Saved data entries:

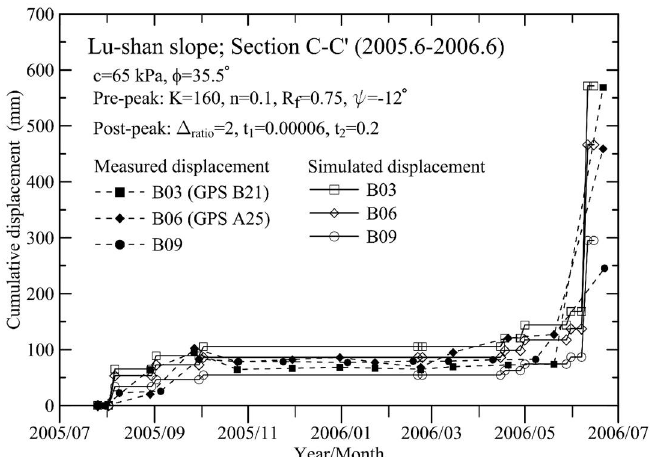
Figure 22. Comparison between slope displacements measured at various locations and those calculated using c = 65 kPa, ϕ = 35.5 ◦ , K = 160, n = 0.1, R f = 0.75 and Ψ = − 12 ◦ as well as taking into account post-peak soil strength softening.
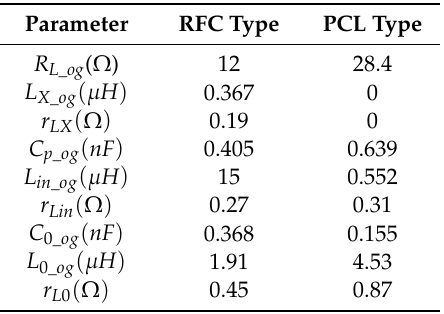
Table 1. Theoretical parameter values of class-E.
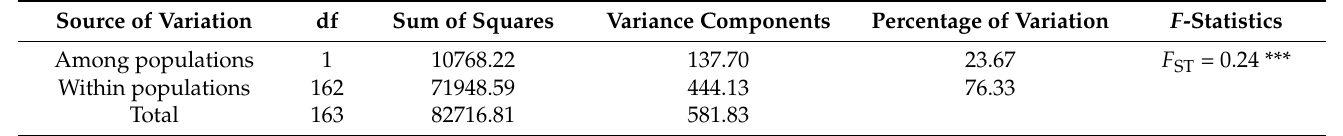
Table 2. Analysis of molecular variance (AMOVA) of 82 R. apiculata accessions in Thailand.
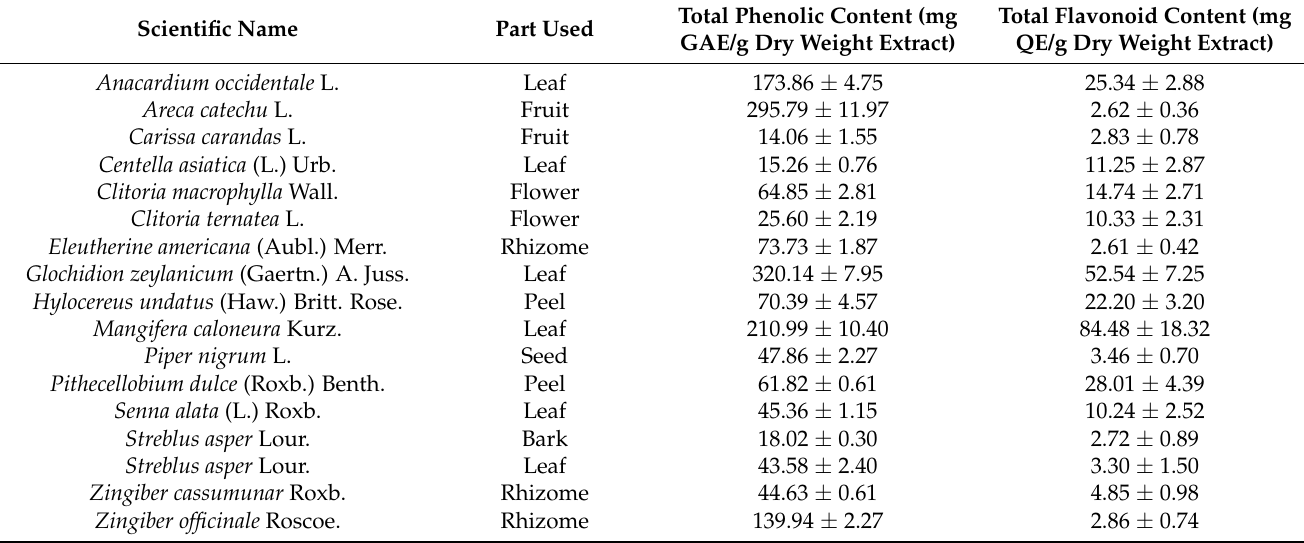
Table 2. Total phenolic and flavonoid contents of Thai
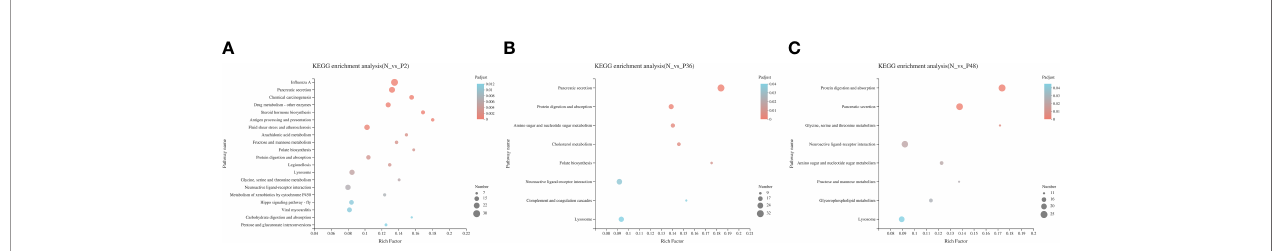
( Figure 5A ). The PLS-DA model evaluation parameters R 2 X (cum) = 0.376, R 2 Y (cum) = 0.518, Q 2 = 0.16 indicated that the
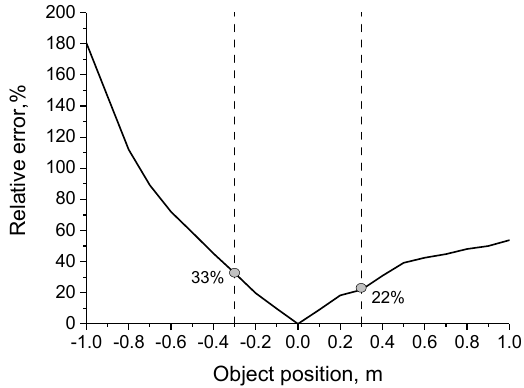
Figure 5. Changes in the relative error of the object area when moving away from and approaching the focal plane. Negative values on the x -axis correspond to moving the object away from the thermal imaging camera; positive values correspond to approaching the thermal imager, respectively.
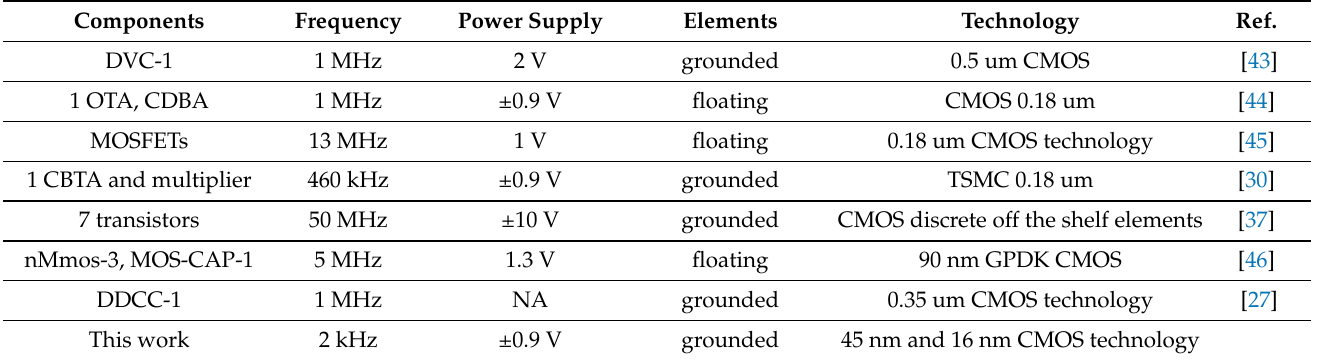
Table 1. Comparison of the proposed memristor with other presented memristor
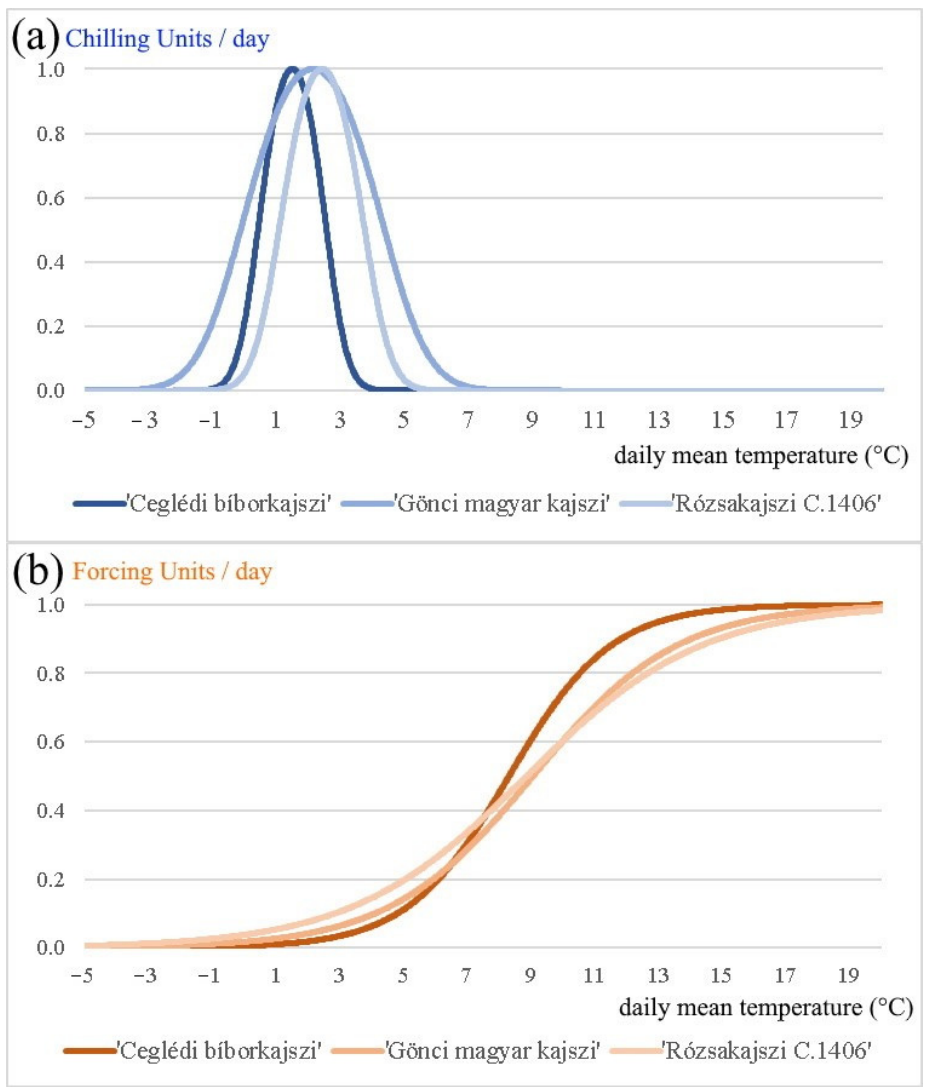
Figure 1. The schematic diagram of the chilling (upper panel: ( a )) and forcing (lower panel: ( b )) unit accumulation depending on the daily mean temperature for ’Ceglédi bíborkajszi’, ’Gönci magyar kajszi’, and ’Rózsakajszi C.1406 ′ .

Task instructions -> Please set down every line of the data above precisely, dropping the images.

Worked solution ->
Figure 22. Comparison between slope displacements measured at various locations and those calculated using c = 65 kPa, ϕ = 35.5 ◦ , K = 160, n = 0.1, R f = 0.75 and Ψ = − 12 ◦ as well as taking into account post-peak soil strength softening.
Table 1. Theoretical parameter values of class-E.
Table 2. Analysis of molecular variance (AMOVA) of 82 R. apiculata accessions in Thailand.
Table 2. Total phenolic and flavonoid contents of Thai
( Figure 5A ). The PLS-DA model evaluation parameters R 2 X (cum) = 0.376, R 2 Y (cum) = 0.518, Q 2 = 0.16 indicated that the
Figure 5. Changes in the relative error of the object area when moving away from and approaching the focal plane. Negative values on the x -axis correspond to moving the object away from the thermal imaging camera; positive values correspond to approaching the thermal imager, respectively.
Table 1. Comparison of the proposed memristor with other presented memristor
Figure 1. The schematic diagram of the chilling (upper panel: ( a )) and forcing (lower panel: ( b )) unit accumulation depending on the daily mean temperature for ’Ceglédi bíborkajszi’, ’Gönci magyar kajszi’, and ’Rózsakajszi C.1406 ′ .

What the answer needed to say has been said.